[Start of section]
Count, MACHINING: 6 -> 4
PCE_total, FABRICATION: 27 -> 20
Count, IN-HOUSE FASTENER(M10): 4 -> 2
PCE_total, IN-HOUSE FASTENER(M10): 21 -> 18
[End of section]
[Start of section]
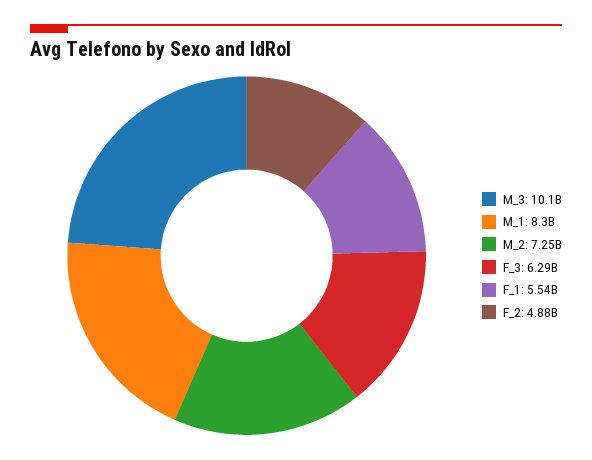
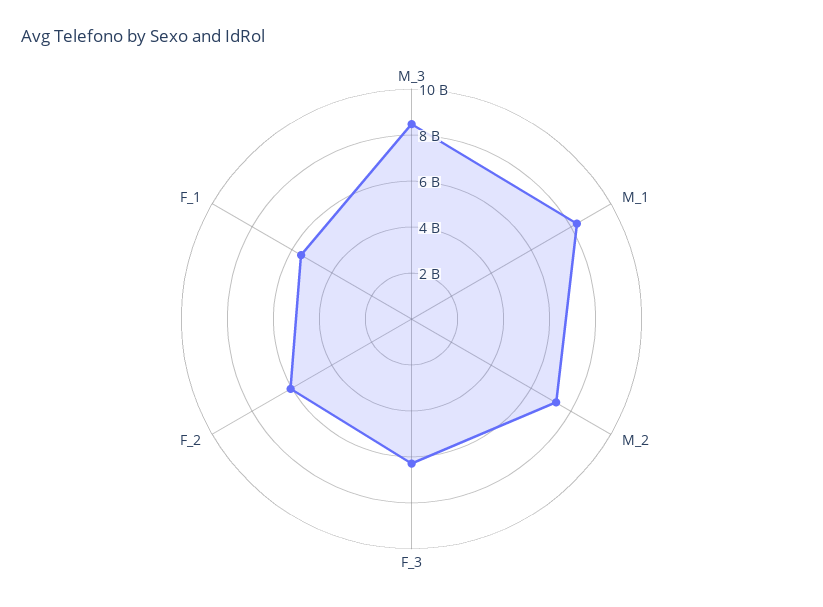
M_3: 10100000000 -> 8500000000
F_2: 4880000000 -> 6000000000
[End of section]
#### [Problem]
Produce a word-for-word copy of everything above from the line holding "M_3: 10100000000 -> 8500000000" down to the line holding "F_2: 4880000000 -> 6000000000", with both of those lines kept.

#### [Written response]
M_3: 10100000000 -> 8500000000
F_2: 4880000000 -> 6000000000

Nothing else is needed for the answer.